**Compiti da svolgere:**
- 1) Riporta dall'estratto del testo il tratto che va da "1 MARZO 2024" fino a "amministrativa è uniformata.".
- 2) Nell'estratto del testo, a quali casi è riservata la tutela dell'affidamento del privato in materia di pianificazione urbanistica?
- 3) Riassumi l'estratto del testo in due frasi.

**Estratto del testo:**
--

Il Tar Lombardia Milano, (Sez. IV), con la sentenza del 22 febbraio 2024 n. 492, affronta il tema della tutela dell’affidamento dei privati nell’ambito dell’esercizio dei poteri di pianificazione urbanistica, richiamando i principi cui la giurisprudenza amministrativa è uniformata

1 MARZO 2024

di V. Tarroni
 
Nota a: TAR Lombardia-Milano, Sez. IV, sentenza 22/2/2024 n. 492.
 
In materia di pianificazione urbanistica, la tutela dell’affidamento del privato è riservata a casi eccezionali.
 
Il Tar Lombardia Milano, (Sez. IV), con la sentenza del 22 febbraio 2024 n. 492, affronta il tema della tutela dell’affidamento dei privati nell’ambito dell’esercizio dei poteri di pianificazione urbanistica, richiamando i principi cui la giurisprudenza amministrativa è uniformata.
 
La pianificazione urbanistica
 
Per costante orientamento giurisprudenziale, in materia di pianificazione urbanistica, deve essere riconosciuta al Comune un’ampia discrezionalità, con la conseguenza che la posizione dei privati risulta recessiva rispetto alle determinazioni dell’Amministrazione, in quanto scelte di merito non sindacabili dal giudice amministrativo, salvo che non siano inficiate da arbitrarietà o irragionevolezza manifeste, ovvero da travisamento dei fatti in ordine alle esigenze che si intendono nel concreto soddisfare.

--

**Dati estratti:**
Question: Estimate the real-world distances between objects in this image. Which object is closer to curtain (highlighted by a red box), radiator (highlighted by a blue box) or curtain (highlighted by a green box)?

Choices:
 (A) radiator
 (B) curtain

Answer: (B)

--

**Soluzioni in ordine:**
- 1)
1 MARZO 2024

di V. Tarroni
 
Nota a: TAR Lombardia-Milano, Sez. IV, sentenza 22/2/2024 n. 492.
 
In materia di pianificazione urbanistica, la tutela dell’affidamento del privato è riservata a casi eccezionali.
 
Il Tar Lombardia Milano, (Sez. IV), con la sentenza del 22 febbraio 2024 n. 492, affronta il tema della tutela dell’affidamento dei privati nell’ambito dell’esercizio dei poteri di pianificazione urbanistica, richiamando i principi cui la giurisprudenza amministrativa è uniformata.

- 2) A casi eccezionali.

- 3) In materia di pianificazione urbanistica la tutela dell'affidamento del privato è riservata a casi eccezionali, tema affrontato dal Tar Lombardia Milano (Sez. IV) con la sentenza del 22 febbraio 2024 n. 492, che richiama i principi della giurisprudenza amministrativa. Per costante orientamento, il Comune ha un'ampia discrezionalità e le sue scelte di merito non sono sindacabili dal giudice amministrativo, salvo arbitrarietà o irragionevolezza manifeste o travisamento dei fatti.